Mathematica Bohemica, Vol. 147, No. 4, pp. 435-460, 2022
Equivalence bundles over a finite group and strong Morita equivalence for unital inclusions of unital $C^*$-algebras
Kazunori Kodaka
Received January 7, 2021. Published online November 9, 2021.
Abstract: Let $\mathcal{A}=\{A_t \}_{t\in G}$ and $\mathcal{B}=\{B_t \}_{t\in G}$ be $C^*$-algebraic bundles over a finite group $G$. Let $C=\bigoplus_{t\in G}A_t$ and $D=\bigoplus_{t\in G}B_t$. Also, let $A=A_e$ and $B=B_e$, where $e$ is the unit element in $G$. We suppose that $C$ and $D$ are unital and $A$ and $B$ have the unit elements in $C$ and $D$, respectively. In this paper, we show that if there is an equivalence $\mathcal{A}-\mathcal{B}$-bundle over $G$ with some properties, then the unital inclusions of unital $C^*$-algebras $A\subset C$ and $B\subset D$ induced by $\mathcal{A}$ and $\mathcal{B}$ are strongly Morita equivalent.

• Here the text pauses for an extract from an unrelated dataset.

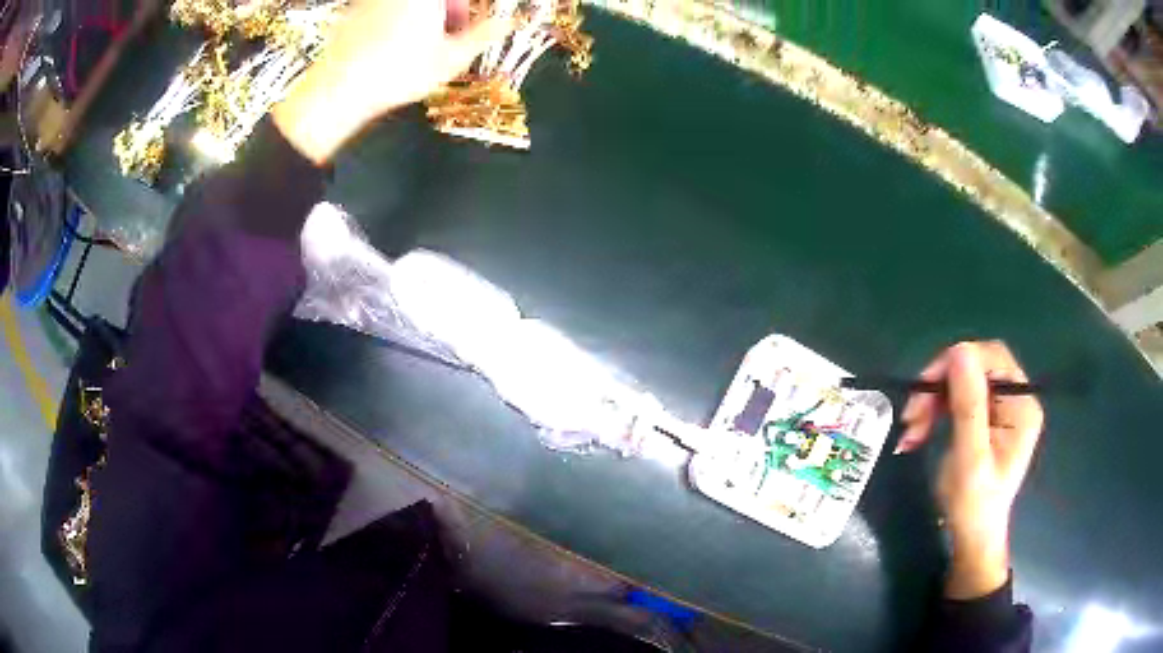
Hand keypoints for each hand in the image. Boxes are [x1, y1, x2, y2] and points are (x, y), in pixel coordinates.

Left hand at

Also, we suppose that $\mathcal{A}$ and $\mathcal{B}$ are saturated and that $A' \cap C= C 1$. We show that if $A\subset C$ and $B\subset D$ are strongly Morita equivalent, then there are an automorphism $f$ of $G$ and an equivalence bundle \hbox{$\mathcal{A}-\mathcal{B}^f $}-bundle over $G$ with the above properties, where $\mathcal{B}^f$ is the $C^*$-algebraic bundle induced by $\mathcal{B}$ and $f$, which is defined by $\mathcal{B}^f =\{B_{f(t)}\}_{t\in G}$. Furthermore, we give an application.